====== TEXTAUSZUG

14 IT-Sicherheit und ethische Urteilskraft im Lichte der Transformation

14.1 Vorbemerkung

14.2 Transformation und Megatrends

14.2.1. Megatrends
14.2.2. IT-Sicherheit zur Sicherung der neuen großen Transformation

14.3 Ethische Urteilskraft als wichtiger Baustein der IT-Sicherheit

14.4 Literatur

Das Kapitel in Stichpunkten

  • Megatrends sind besonders tiefgreifende und nachhaltige Trends, die gesellschaftliche und technologische Veränderungen betreffen.
  • Megatrends haben eine hohe Halbwertszeit der Entwicklungen. Sie treten in nahezu allen Lebensbereichen auf und haben einen globalen Charakter.
  • Ein wichtiger Megatrend, der in der Verbindung mit der Digitalisierung gerade für die Cybersecurity sehr relevant ist, ist die Sicherheit.

============
====== AUSGANGSDATEN

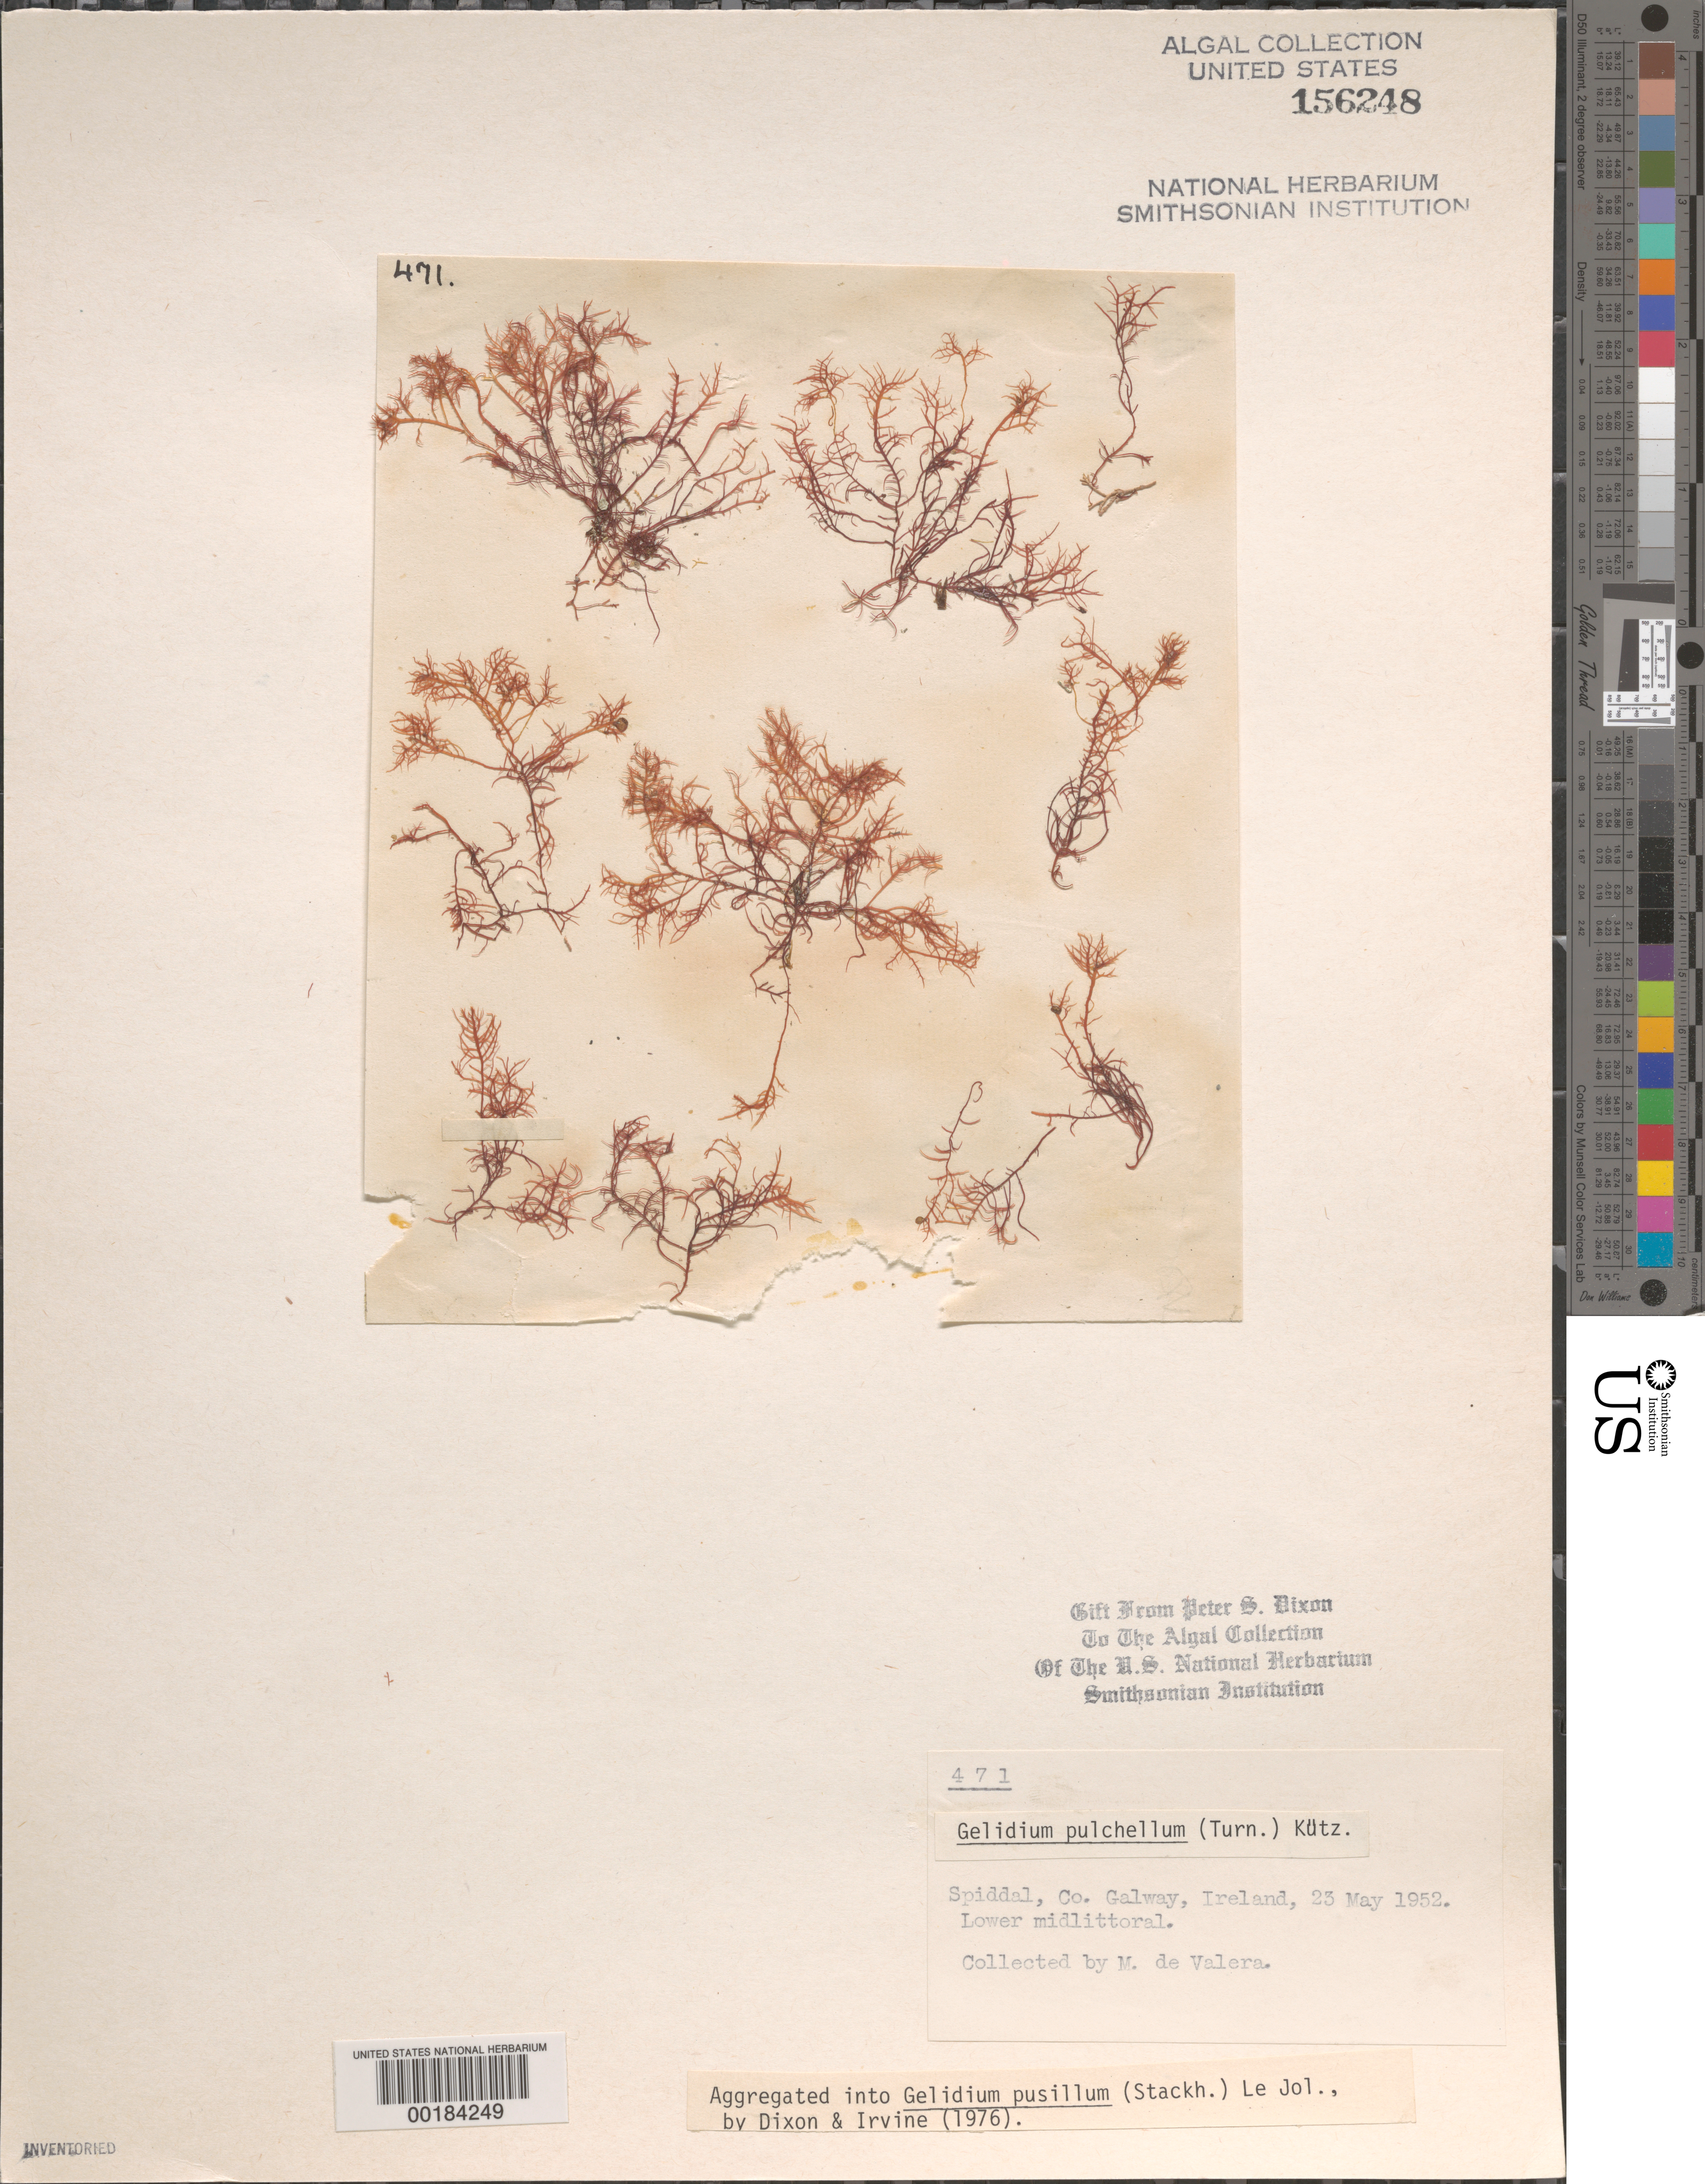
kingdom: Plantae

============

• ZIEL DER AUFGABE: Extrahiere aus dem Text über IT-Sicherheit und ethische Urteilskraft wortgetreu die Passage, die mit „14.1 Vorbemerkung“ beginnt und mit „technologische Veränderungen betreffen.“ endet. Die Daten werden hier nicht gebraucht.

• ERGEBNIS DER AUFGABE:
14.1 Vorbemerkung

14.2 Transformation und Megatrends

14.2.1. Megatrends
14.2.2. IT-Sicherheit zur Sicherung der neuen großen Transformation

14.3 Ethische Urteilskraft als wichtiger Baustein der IT-Sicherheit

14.4 Literatur

Das Kapitel in Stichpunkten

  • Megatrends sind besonders tiefgreifende und nachhaltige Trends, die gesellschaftliche und technologische Veränderungen betreffen.